Schorseneren en software architectuur

Mijn vrouw maakte laatst aardappelen klaar met stoofvlees en schorseneren. - Schorseneren, zeg je?

Ja, schorseneren. Een schorseneer is een wortel met een smaak die ergens tussen asperge, artisjok en bloemkool in zit. Ik had nog nooit schorseneren gehad, dus dat was een hele ervaring. Ik vond het niet vies, maar ik was er ook niet kapot van.

Schorseneren zijn een vergeten groente. Ze worden ook wel keukenmeidenverdriet of huisvrouwenleed genoemd, en dat is een eerste aanwijzing van waarom deze groente vergeten is. Bij het schillen van een schorseneer komt er een kleverige melksap vrij. Dat bracht mijn vrouw ertoe bracht om, op goed advies van het internet, voor het eerst in haar leven te koken met chirurgische handschoenen. Een hele ervaring, inderdaad!

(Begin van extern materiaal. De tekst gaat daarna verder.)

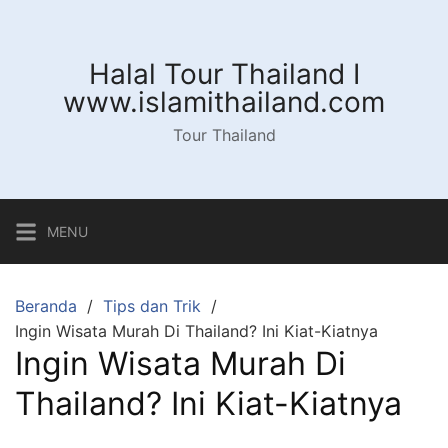
Langsung
ke
konten
Halal Tour Thailand I
www.islamithailand.com
Tour Thailand
MENU
Beranda
Tips dan Trik
Ingin Wisata Murah Di Thailand? Ini Kiat-Kiatnya
Ingin Wisata Murah Di
Thailand? Ini Kiat-Kiatnya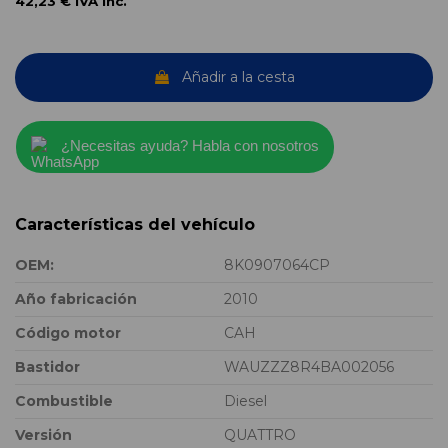
42,23 €
IVA inc.
Añadir a la cesta
¿Necesitas ayuda? Habla con nosotros
Características del vehículo
OEM:
8K0907064CP
Año fabricación
2010
Código motor
CAH
Bastidor
WAUZZZ8R4BA002056
Combustible
Diesel
Versión
QUATTRO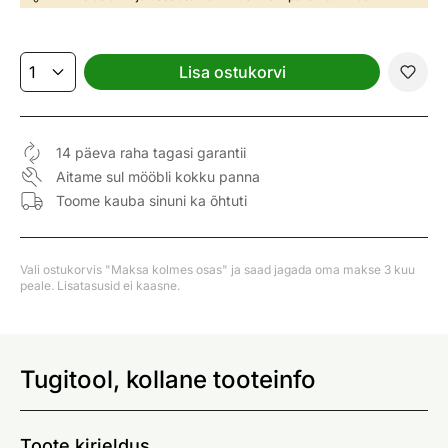
Lisa ostukorvi
14 päeva raha tagasi garantii
Aitame sul mööbli kokku panna
Toome kauba sinuni ka õhtuti
Vali ostukorvis "Maksa kolmes osas" ja saad jagada oma makse 3 kuu
peale. Lisatasusid ei kaasne.
Tugitool, kollane tooteinfo
Toote kirjeldus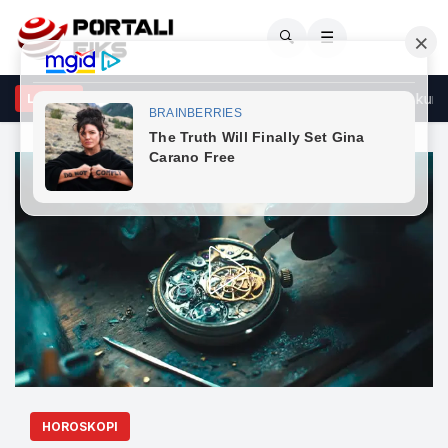
🔍
☰
lipsi total, si mundësi e zbulimit të mistereve të Diellit! Ja data kur
LAJME
HOROSKOPI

Helaas had ik niet diezelfde luxe toen het mijn beurt was om af te wassen. Dat wat een werkje van een kwartiertje had moeten zijn, liep algauw uit tot een halfuur, omdat ik als een gek zat te schrobben op pannen, lepels en schilmesjes: als zat onder het kleverige schorsenerensap. Vanuit de keuken riep ik haar toe: “Ik heb heerlijk gegeten, lieverd, echt waar, maar vanuit afwassersperspectief hoef je dit wat mij betreft niet meer te maken.”

Gerechten, systemen

Waarom vertel ik dit verhaal? Omdat het me deed denken aan softwarearchitectuur. (Daarom mag er, vanaf nu, officieel een beroepsdeformatie bij me worden vastgesteld. Kom er maar in, dokter!)

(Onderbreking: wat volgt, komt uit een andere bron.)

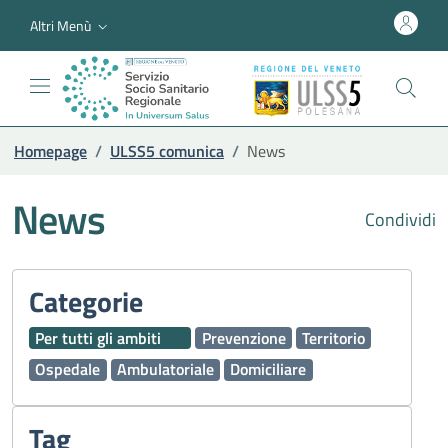
Altri Menù
Homepage
/
ULSS5 comunica
/
News
News
Condividi
Categorie
Per tutti gli ambiti
Prevenzione
Territorio
Ospedale
Ambulatoriale
Domiciliare
Tag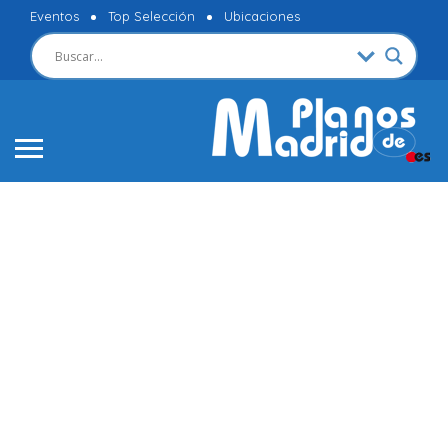
Eventos
Top Selección
Ubicaciones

We kunnen mijn vrouw zien als kok die met ingrediënten een gerecht samenstelt. Maar we zouden haar ook kunnen zien als een ontwerper (of architect) die met componenten een systeem samenstelt. Die componenten hebben functionele eigenschappen en kwaliteitsattributen1. De functionele eigenschappen van zo’n ingrediënt-component wordt in dit geval gevormd door diens smaak en textuur. Kwaliteitsattributen zijn bijvoorbeeld de mate waarin het makkelijk te verkrijgen en te bereiden is.

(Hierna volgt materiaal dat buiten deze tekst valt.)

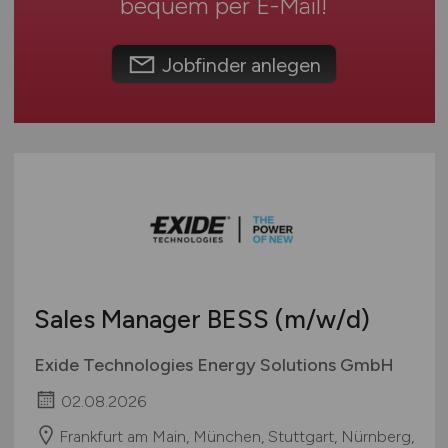
bequem per
E-Mail
!
Teleshopping
Schweiz
Teppiche / Heimtextilien
Europa
Jobfinder anlegen
Textil / Schuhe / Lederwaren
International
Tierhandlung / Zoohandlung
Uhren / Schmuck
Verkaufsstand / Wochenmarkt / Mobiler Verkauf
Versandhandel
Sonstige
Sales Manager BESS
(m/w/d)
Exide Technologies Energy Solutions GmbH
02.08.2026
Frankfurt am Main, München, Stuttgart, Nürnberg,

De componenten waar een systeem uit bestaat moeten niet alleen bepaalde functionaliteiten hebben. Ze moeten ook aan kwaliteitseisen voldoen, zoals schaalbaarheid, stabiliteit, gebruikersgemak of aanpasbaarheid, om er maar een paar te noemen. Een component kan functioneel precies doen wat verlangd wordt, maar omwille van kwaliteitsattributen toch van de hand gewezen worden.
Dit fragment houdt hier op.